Twenty Five years. That’s how long the venerable franchise surrounding the heroes of Might and Magic have been around, with the latest adventure in the fantasy realms bridging a five year gap between releases.
But unlike long-running franchises such as Final Fantasy and Phantasy Star, Heroes of Might and Magic has never quite catapulted itself into the stratosphere of gaming, having always been confined to a niche genre amongst the most dedicated of gamers.
Can this sixth instalment finally bring the heroes back to their glory days of early titles, or is it a heroic effort that is wasted by the taint of later releases?
The royal family is in trouble. Taking control of the royal children, five in total, at various points in the plot, players will take part in a growing family tragedy, as treachery abounds and dark forces gather to…wait a minute, that sounds exactly like the plot of Game of Thrones.
Potential George R.R Martin lawsuit aside, the plot winds out a decent rate, introducing a number of characters while trying its best to develop them, but ultimately, it feels stale and a trifle overdone.
A morality system in the form of “Tears of Blood” attempts to spice things up in the form of unlockable abilities based on your current alignment, but it’s not a truly agonizing system that will ask you to make life-changing decisions that you’ll regret later. Five factions are also available to choose from, in the form of Haven, Sanctuary, Inferno, Necropolis and Stronghold, with the first two being good, the middle neutral and the last two are presumably despicable.
Combat is turn-based once again, bringing players onto fields of battle wherein armies explore, conquer and clash. Win a battle, and you’ll get your share of the loot, which can be used for future skirmishes, a strategically useful idea, seeing as how characters and heroes have limited moves while in battle. Your hero, gets some experience points for some levelling up and stat-boosting, transforming them from a status befitting a weak little prince/princess into a King/Queen of battle as the story progresses.
It takes a lot of thinking, especially towards future actions to prepare your militia properly for whatever might be awaiting them on the other side of the loading screen, but do it right, and you’ll have an army that can take down any threat with genius tactics and abilities.
Your chosen hero at the time, will need some constant love and attention, as he/she is the frontline leader in battle, so save the best loot for your commander, and choose the best stats for them in between battles. Positioning troops correctly, while fighting off the enemy and making full use of hero special abilities makes for some exhilarating gameplay.
Managing resources and troops is key to this, and can take many many hours to shape correctly into a dominating fighting force.

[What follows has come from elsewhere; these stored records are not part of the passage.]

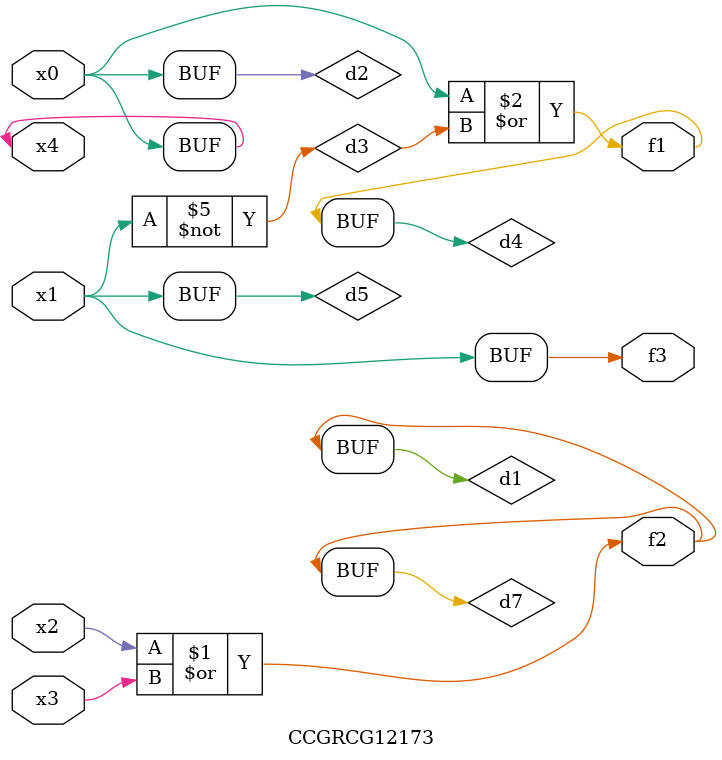
<source format=v>
module CCGRCG12173(
	input x0, x1, x2, x3, x4,
	output f1, f2, f3
);

	wire d1, d2, d3, d4, d5, d6, d7;

	or (d1, x2, x3);
	buf (d2, x0, x4);
	not (d3, x1);
	or (d4, d2, d3);
	not (d5, d3);
	nand (d6, d1, d3);
	or (d7, d1);
	assign f1 = d4;
	assign f2 = d7;
	assign f3 = d5;
endmodule

</source>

Fortunately, this sixth title happens to be particularly lengthy. Towns and fortresses can also be managed and upgraded, allowing for the construction of new units, while also meaning that all resources in the area fall under your control.
With a campaign that can take anywhere up to forty hours to finish, players are in this for the long-run, but it’s a little disappointing towards the end of the game when your army relies more on numbers than actual skill to win a battle.
Some fans have been quite grumpy over the rather intrusive DRM, but that’s unfortunately part of the package with PC gaming lately. Credit must be given however, to the manner in which Ubisoft forces the DRM on players, as the online community portal which players must access in order to game, the “Conflux”, works rather superbly.
Players can create profiles, customize their traits and dynasty of characters, while taking part in some seamless Skype-boosted chats, which works well in multiplayer games. Overall, multiplayer feels solid, but there is some room for improvement in future patches, and only having two preset army configurations to use in a quick match against friends does feel rather too simplified, resulting in some predictable matches.
The graphical capabilities of the latest Might and Magic game isn’t too stretched, but the characters themselves are nicely detailed, with spells giving off some beautiful effects, while cinematics help tell the tale in a manner that isn’t on the same level as a Blizzard CGI, but isn’t off-putting either.
For all its attempts at streamlining the franchise, MMH6 is still a long and challenging, cerebral title. It’s not going to appeal to people wanting a quick game in a fantasy setting, and requires a lot time and planning to be effective at.
If you’re looking for a title that values brains over brawn, then you’ve come to the right place. Its the tried and trusted Might and Magic gameplay at its core, but with a more streamlined approach to make those long campaigns more intuitive, making for an addictive time-sink, despite some mildly annoying bugs that pop up from time to time.
But it has little else going for it, and the more easily distracted player might be put off by the mountain of exposition and hours-long missions that form the center of this universe.
Design and Presentation: 7/10
Characters look great during a mission,while the voice work is top notch and the booming orchestra faithfully sets out a scene, even if the story is predictable.
There’s not a lot of players who are going to be thrilled by this game. But those players looking for a really in depth title that they can take online, this will fill that particular niche quite well.
Might and Magi Heroes 6 attempts to recreate the magic of the original titles with some new ideas and innovations, but it ultimately gets cold feet over the idea and prefers to stick to tried and trusted ideas.
This may not present much of an appealing atmosphere for gamers who have moved on with the times, but the title puts a lot of heart and effort into the end product, even if it means alienating a larger community of gamers for a more dedicated group, gamers who will appreciate the long campaign and addictive strategy elements that are present.